Paul Newsome (Analyst)
No, that that's helpful and interesting. You know, I've heard thoughts and talk of regulatory pressure for pricing because of the tort reform coming, you know, not necessarily this year, but maybe next. But then I hear the other side, too, that you know, it's been such a tough environment for so long that things will hold on for a long time. Where do you fall in that conversation? Do you see pressure building for sort of an offset for the tort reform? You know, you do hear people talk about concerns about the affordability of policies, just thinking of yourselves in Florida and the impact that may have on what the regulators want to do.
Stephen J. Donaghy (CEO)
Yeah, there's a lot in that question to unpack, Paul. You know, I think from an affordability perspective, that is an issue across the state of Florida right now, and, you know, certain segments of the market continue to go to the E&S market where, you know, rates are extremely high. We traditionally, you know, even in 2023, we looked at our rate indication, and we took less as a submitted rate request as a result of the tort reform, because we felt good about what was coming through the book.
We're just kicking off our rate analysis as we speak for 2024, and when we get the final figures in, you know, we'll take a look at that and try and do what's best, for the market, for ourselves, for our shareholders, and for our insureds and try and do the right thing. When you talk about pressures, you know, I think the state of Florida has done a very good job with the tort reform, and, we're appreciative of that. Could they have gone a little further? Perhaps. Did they go too far? I don't think so.

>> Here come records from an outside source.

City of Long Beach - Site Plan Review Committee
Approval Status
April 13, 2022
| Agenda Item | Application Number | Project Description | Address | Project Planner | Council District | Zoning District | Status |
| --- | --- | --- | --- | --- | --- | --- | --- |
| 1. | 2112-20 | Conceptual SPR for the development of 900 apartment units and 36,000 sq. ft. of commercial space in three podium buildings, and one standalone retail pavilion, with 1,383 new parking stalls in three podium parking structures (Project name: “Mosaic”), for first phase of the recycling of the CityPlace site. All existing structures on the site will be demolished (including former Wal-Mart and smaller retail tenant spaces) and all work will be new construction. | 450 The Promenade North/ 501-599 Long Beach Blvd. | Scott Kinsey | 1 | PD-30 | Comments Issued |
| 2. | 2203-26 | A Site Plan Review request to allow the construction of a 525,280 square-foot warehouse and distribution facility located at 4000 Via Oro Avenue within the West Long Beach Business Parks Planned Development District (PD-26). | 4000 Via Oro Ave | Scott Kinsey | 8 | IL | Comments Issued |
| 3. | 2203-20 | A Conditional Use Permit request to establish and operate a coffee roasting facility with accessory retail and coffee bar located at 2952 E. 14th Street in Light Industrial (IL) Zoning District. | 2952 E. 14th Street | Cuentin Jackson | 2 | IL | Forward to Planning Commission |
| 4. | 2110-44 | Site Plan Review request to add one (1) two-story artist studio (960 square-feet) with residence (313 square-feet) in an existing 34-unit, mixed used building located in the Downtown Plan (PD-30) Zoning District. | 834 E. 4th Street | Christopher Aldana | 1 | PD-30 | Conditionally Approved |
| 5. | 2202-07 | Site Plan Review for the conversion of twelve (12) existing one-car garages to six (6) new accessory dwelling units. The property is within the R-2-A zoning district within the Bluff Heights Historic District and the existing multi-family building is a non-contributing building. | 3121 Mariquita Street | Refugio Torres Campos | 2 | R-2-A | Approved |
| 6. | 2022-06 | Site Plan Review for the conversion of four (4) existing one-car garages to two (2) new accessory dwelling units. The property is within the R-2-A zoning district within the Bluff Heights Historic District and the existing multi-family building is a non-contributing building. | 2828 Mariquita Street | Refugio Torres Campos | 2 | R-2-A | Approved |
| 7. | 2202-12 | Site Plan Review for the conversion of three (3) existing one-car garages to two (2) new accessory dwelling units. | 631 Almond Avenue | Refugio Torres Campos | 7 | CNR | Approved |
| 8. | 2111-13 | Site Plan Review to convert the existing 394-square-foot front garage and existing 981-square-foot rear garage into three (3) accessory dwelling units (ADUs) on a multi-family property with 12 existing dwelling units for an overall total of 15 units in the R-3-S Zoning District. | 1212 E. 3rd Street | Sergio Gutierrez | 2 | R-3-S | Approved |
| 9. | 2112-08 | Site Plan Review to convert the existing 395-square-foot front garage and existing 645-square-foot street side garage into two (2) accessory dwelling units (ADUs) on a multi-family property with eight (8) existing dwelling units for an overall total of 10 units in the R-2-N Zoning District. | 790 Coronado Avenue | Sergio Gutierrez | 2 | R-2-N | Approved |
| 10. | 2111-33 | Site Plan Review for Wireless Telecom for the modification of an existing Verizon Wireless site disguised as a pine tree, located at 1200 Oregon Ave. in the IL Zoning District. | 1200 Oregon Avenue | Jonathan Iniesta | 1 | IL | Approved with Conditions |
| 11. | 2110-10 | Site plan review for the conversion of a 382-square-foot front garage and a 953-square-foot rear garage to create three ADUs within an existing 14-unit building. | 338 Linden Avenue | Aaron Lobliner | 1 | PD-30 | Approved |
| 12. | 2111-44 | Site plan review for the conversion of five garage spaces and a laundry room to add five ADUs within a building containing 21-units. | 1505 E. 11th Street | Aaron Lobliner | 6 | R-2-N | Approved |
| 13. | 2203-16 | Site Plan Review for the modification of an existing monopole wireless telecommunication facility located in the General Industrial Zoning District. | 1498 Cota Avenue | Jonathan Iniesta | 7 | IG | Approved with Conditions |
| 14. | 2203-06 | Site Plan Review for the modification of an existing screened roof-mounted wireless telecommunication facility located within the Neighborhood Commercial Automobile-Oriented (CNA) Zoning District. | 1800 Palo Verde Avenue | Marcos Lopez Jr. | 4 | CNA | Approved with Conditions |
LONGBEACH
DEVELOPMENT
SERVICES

So I think as we look in the future, you know, we'll try and take all those measures into account and do the right thing, but we don't feel. There's nobody calling or suggesting anything to us that...
You know, we're not getting any undue pressure, so to say, at this point.
Paul Newsome (Analyst)
Fantastic. Yeah, congratulations.
Stephen J. Donaghy (CEO)
Yeah, thanks, Paul. Have a great day.
Operator (participant)
Thank you. One moment for our next question. Our next question comes from the line of Nicolas Iacoviello of Dowling & Partners. Your line is now open.

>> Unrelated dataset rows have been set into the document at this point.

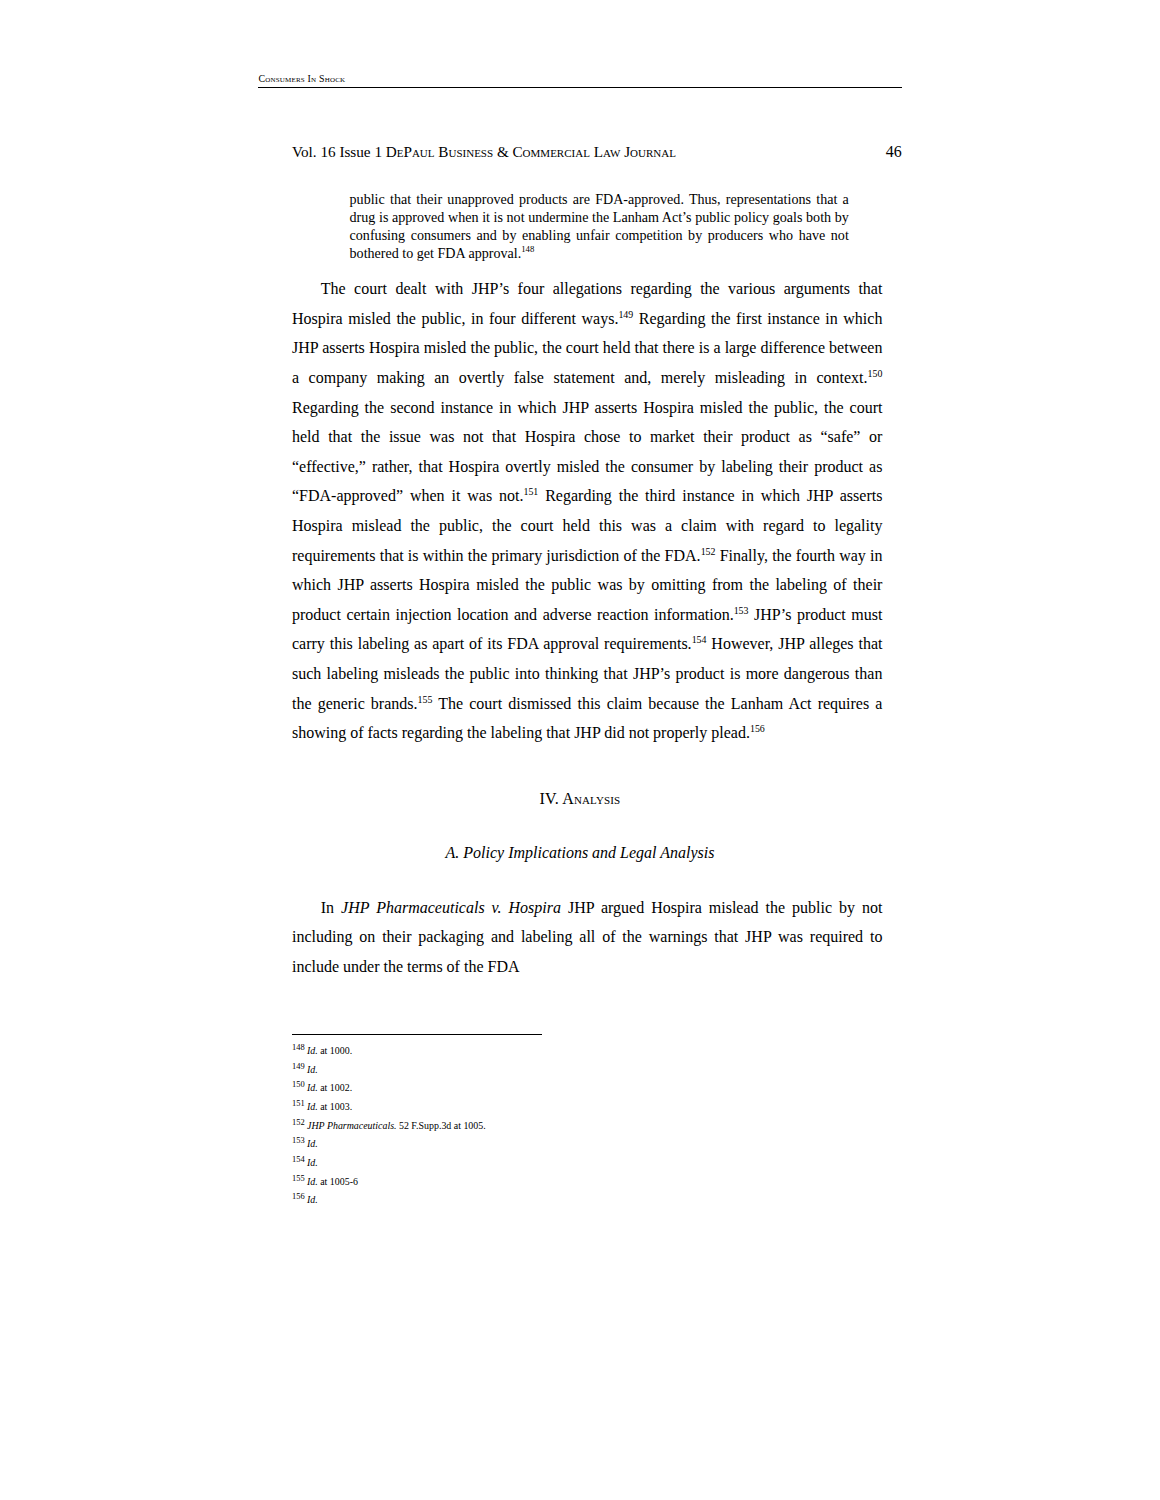Consumers In Shock
Vol. 16 Issue 1 DePaul Business & Commercial Law Journal 46
public that their unapproved products are FDA-approved. Thus, representations that a drug is approved when it is not undermine the Lanham Act’s public policy goals both by confusing consumers and by enabling unfair competition by producers who have not bothered to get FDA approval.148
The court dealt with JHP’s four allegations regarding the various arguments that Hospira misled the public, in four different ways.149 Regarding the first instance in which JHP asserts Hospira misled the public, the court held that there is a large difference between a company making an overtly false statement and, merely misleading in context.150 Regarding the second instance in which JHP asserts Hospira misled the public, the court held that the issue was not that Hospira chose to market their product as “safe” or “effective,” rather, that Hospira overtly misled the consumer by labeling their product as “FDA-approved” when it was not.151 Regarding the third instance in which JHP asserts Hospira mislead the public, the court held this was a claim with regard to legality requirements that is within the primary jurisdiction of the FDA.152 Finally, the fourth way in which JHP asserts Hospira misled the public was by omitting from the labeling of their product certain injection location and adverse reaction information.153 JHP’s product must carry this labeling as apart of its FDA approval requirements.154 However, JHP alleges that such labeling misleads the public into thinking that JHP’s product is more dangerous than the generic brands.155 The court dismissed this claim because the Lanham Act requires a showing of facts regarding the labeling that JHP did not properly plead.156
IV. Analysis
A. Policy Implications and Legal Analysis
In JHP Pharmaceuticals v. Hospira JHP argued Hospira mislead the public by not including on their packaging and labeling all of the warnings that JHP was required to include under the terms of the FDA
148 Id. at 1000.
149 Id.
150 Id. at 1002.
151 Id. at 1003.
152 JHP Pharmaceuticals. 52 F.Supp.3d at 1005.
153 Id.
154 Id.
155 Id. at 1005-6
156 Id.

Nicholas Iacoviello (Analyst)
Thanks, guys. Nice quarter. I was just wondering, first off, was there any net prior year development recognized in Q1?
Stephen J. Donaghy (CEO)
Nothing on a net basis. Negligible on a direct.

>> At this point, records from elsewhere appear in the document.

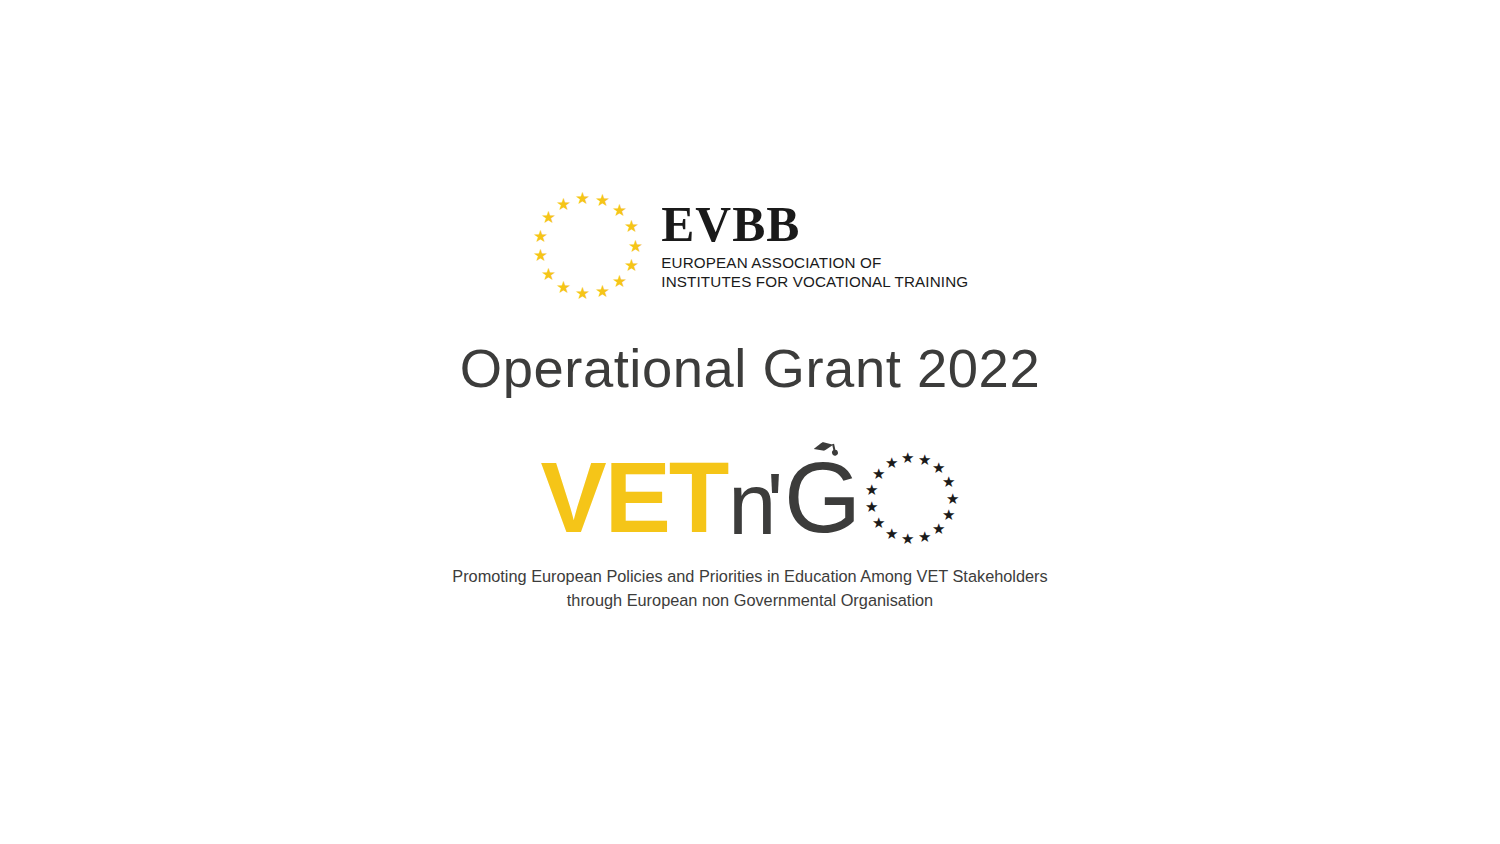★ ★ ★ ★ ★ ★ ★ ★ ★ ★ ★ ★ ★ ★ ★
EVBB
European Association of
Institutes for Vocational Training
Operational Grant 2022
VET n'G
★ ★ ★ ★ ★ ★ ★ ★ ★ ★ ★ ★ ★ ★ ★
Promoting European Policies and Priorities in Education Among VET Stakeholders through European non Governmental Organisation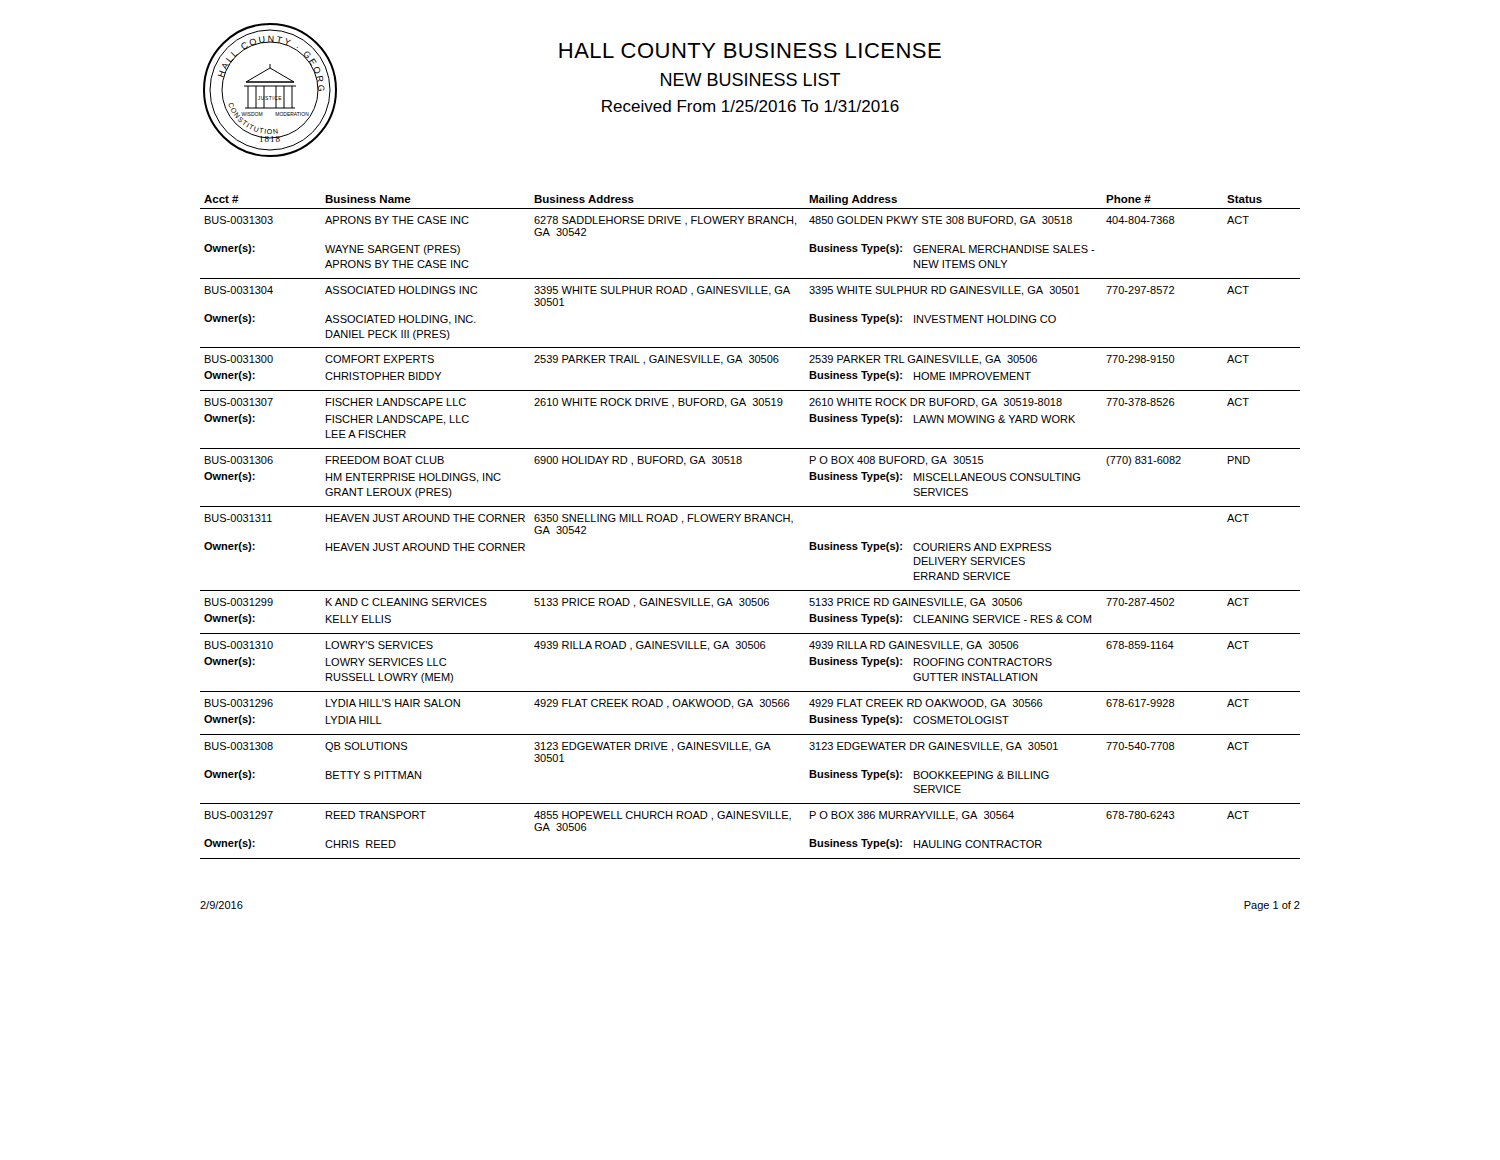HALL COUNTY · GEORGIA CONSTITUTION JUSTICE WISDOM MODERATION 1818
HALL COUNTY BUSINESS LICENSE
NEW BUSINESS LIST
Received From 1/25/2016 To 1/31/2016
| Acct # | Business Name | Business Address | Mailing Address | Phone # | Status |
| --- | --- | --- | --- | --- | --- |
| BUS-0031303 | APRONS BY THE CASE INC | 6278 SADDLEHORSE DRIVE , FLOWERY BRANCH, GA 30542 | 4850 GOLDEN PKWY STE 308 BUFORD, GA 30518 | 404-804-7368 | ACT |
| Owner(s): | WAYNE SARGENT (PRES) APRONS BY THE CASE INC | | Business Type(s): GENERAL MERCHANDISE SALES - NEW ITEMS ONLY | | |
| BUS-0031304 | ASSOCIATED HOLDINGS INC | 3395 WHITE SULPHUR ROAD , GAINESVILLE, GA 30501 | 3395 WHITE SULPHUR RD GAINESVILLE, GA 30501 | 770-297-8572 | ACT |
| Owner(s): | ASSOCIATED HOLDING, INC. DANIEL PECK III (PRES) | | Business Type(s): INVESTMENT HOLDING CO | | |
| BUS-0031300 | COMFORT EXPERTS | 2539 PARKER TRAIL , GAINESVILLE, GA 30506 | 2539 PARKER TRL GAINESVILLE, GA 30506 | 770-298-9150 | ACT |
| Owner(s): | CHRISTOPHER BIDDY | | Business Type(s): HOME IMPROVEMENT | | |
| BUS-0031307 | FISCHER LANDSCAPE LLC | 2610 WHITE ROCK DRIVE , BUFORD, GA 30519 | 2610 WHITE ROCK DR BUFORD, GA 30519-8018 | 770-378-8526 | ACT |
| Owner(s): | FISCHER LANDSCAPE, LLC LEE A FISCHER | | Business Type(s): LAWN MOWING & YARD WORK | | |
| BUS-0031306 | FREEDOM BOAT CLUB | 6900 HOLIDAY RD , BUFORD, GA 30518 | P O BOX 408 BUFORD, GA 30515 | (770) 831-6082 | PND |
| Owner(s): | HM ENTERPRISE HOLDINGS, INC GRANT LEROUX (PRES) | | Business Type(s): MISCELLANEOUS CONSULTING SERVICES | | |
| BUS-0031311 | HEAVEN JUST AROUND THE CORNER | 6350 SNELLING MILL ROAD , FLOWERY BRANCH, GA 30542 | | | ACT |
| Owner(s): | HEAVEN JUST AROUND THE CORNER | Business Type(s): COURIERS AND EXPRESS DELIVERY SERVICES ERRAND SERVICE | | |
| BUS-0031299 | K AND C CLEANING SERVICES | 5133 PRICE ROAD , GAINESVILLE, GA 30506 | 5133 PRICE RD GAINESVILLE, GA 30506 | 770-287-4502 | ACT |
| Owner(s): | KELLY ELLIS | | Business Type(s): CLEANING SERVICE - RES & COM | | |
| BUS-0031310 | LOWRY'S SERVICES | 4939 RILLA ROAD , GAINESVILLE, GA 30506 | 4939 RILLA RD GAINESVILLE, GA 30506 | 678-859-1164 | ACT |
| Owner(s): | LOWRY SERVICES LLC RUSSELL LOWRY (MEM) | | Business Type(s): ROOFING CONTRACTORS GUTTER INSTALLATION | | |
| BUS-0031296 | LYDIA HILL'S HAIR SALON | 4929 FLAT CREEK ROAD , OAKWOOD, GA 30566 | 4929 FLAT CREEK RD OAKWOOD, GA 30566 | 678-617-9928 | ACT |
| Owner(s): | LYDIA HILL | | Business Type(s): COSMETOLOGIST | | |
| BUS-0031308 | QB SOLUTIONS | 3123 EDGEWATER DRIVE , GAINESVILLE, GA 30501 | 3123 EDGEWATER DR GAINESVILLE, GA 30501 | 770-540-7708 | ACT |
| Owner(s): | BETTY S PITTMAN | | Business Type(s): BOOKKEEPING & BILLING SERVICE | | |
| BUS-0031297 | REED TRANSPORT | 4855 HOPEWELL CHURCH ROAD , GAINESVILLE, GA 30506 | P O BOX 386 MURRAYVILLE, GA 30564 | 678-780-6243 | ACT |
| Owner(s): | CHRIS REED | | Business Type(s): HAULING CONTRACTOR | | |
2/9/2016
Page 1 of 2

Nicholas Iacoviello (Analyst)
Got it. Thank you. And I know we'll get more details towards the end of May, but I was just wondering on the comment on the reinsurance program being fully supported and secured. Does that currently assume a similar cat retention as the program placed last year?
Stephen J. Donaghy (CEO)
Yeah, if you're referring to the use of the Isosceles, yeah, Nick, that would be consistent with last year. And we feel as though that was the right thing to do based on cost and capital utilization from the parent. So, yeah.
Nicholas Iacoviello (Analyst)
Okay. Makes sense. Thank you. That's all I had.
Stephen J. Donaghy (CEO)
All right. Thanks, Nick. Have a good day.
Operator (participant)
Thank you. This concludes the question and answer session. I would now like to turn it back to Steve Donaghy, CEO, for closing remarks.
Stephen J. Donaghy (CEO)
Thank you. I'd like to thank our associates, our consumers, agents, and our stakeholders for their continued support of Universal. Wish you all a great day. Thank you.
Operator (participant)
Thank you for your participation in today's conference. This does conclude the program. You may now disconnect.